To second a previous reply to this, I would expect this will hold for humans as well.
On top of that, mathematically it is perfectly possible for some function to be easy to learn/compute, but the inverse to be hard. For instance, discrete exponentiation is easy to compute in all groups where multiplication is easy to compute, but the inverse function, the discrete logarithm, is hard enough to base cryptography on it, if one picks a suitable group representation (e.g. point groups of secure elliptic curves, or the group of invertible elements of a large safe prime field).

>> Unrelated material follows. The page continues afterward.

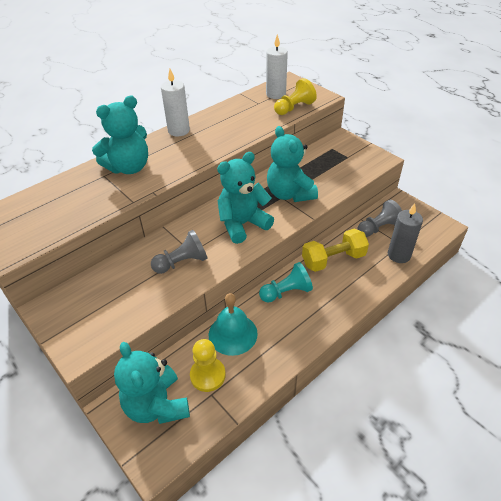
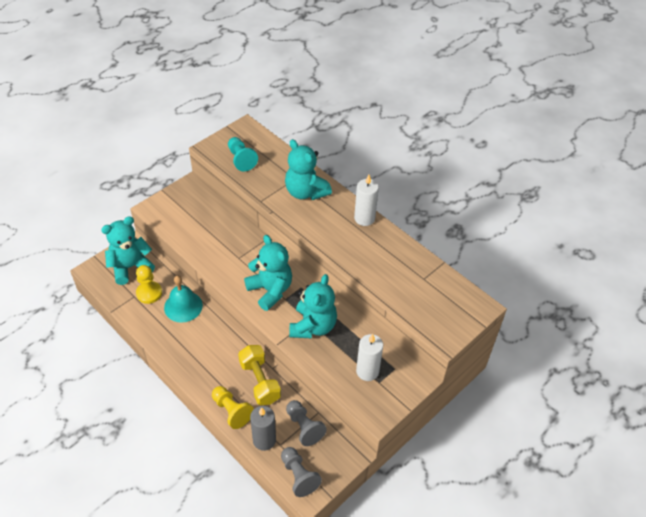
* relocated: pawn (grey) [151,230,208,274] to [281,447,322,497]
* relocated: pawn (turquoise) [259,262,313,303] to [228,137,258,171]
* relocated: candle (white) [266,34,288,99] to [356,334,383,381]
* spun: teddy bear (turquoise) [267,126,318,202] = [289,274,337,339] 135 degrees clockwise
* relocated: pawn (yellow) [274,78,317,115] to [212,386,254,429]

Similar examples exist with regards to function learnability for neural networks as well. A simple example of a function that is easy to learn for a neural network but which has a much more difficult to learn inverse is f(x1,x2,x3,...,xn) = (x1 xor x2, x2 xor x3, …, x_{n-1} xor x_{n} (for difficulty of learning this, one would assume learning from random samples, and with common multi-label loss functions; with suitable tricks, this does become learnable if the neural network can represent the inverse target function).
A final point that I would consider here is that it is possible that for the reverse questions in this task, a privacy protection mechanism kicks in that makes the LLM deny knowledge of the non-celebrity. It seems perfectly possible to me that GPT-4 is lying when it says it doesn’t know about <mother of celebrity>, because it has been instructed to lie about these things in order to protect the privacy of people not considered to be in the public eye.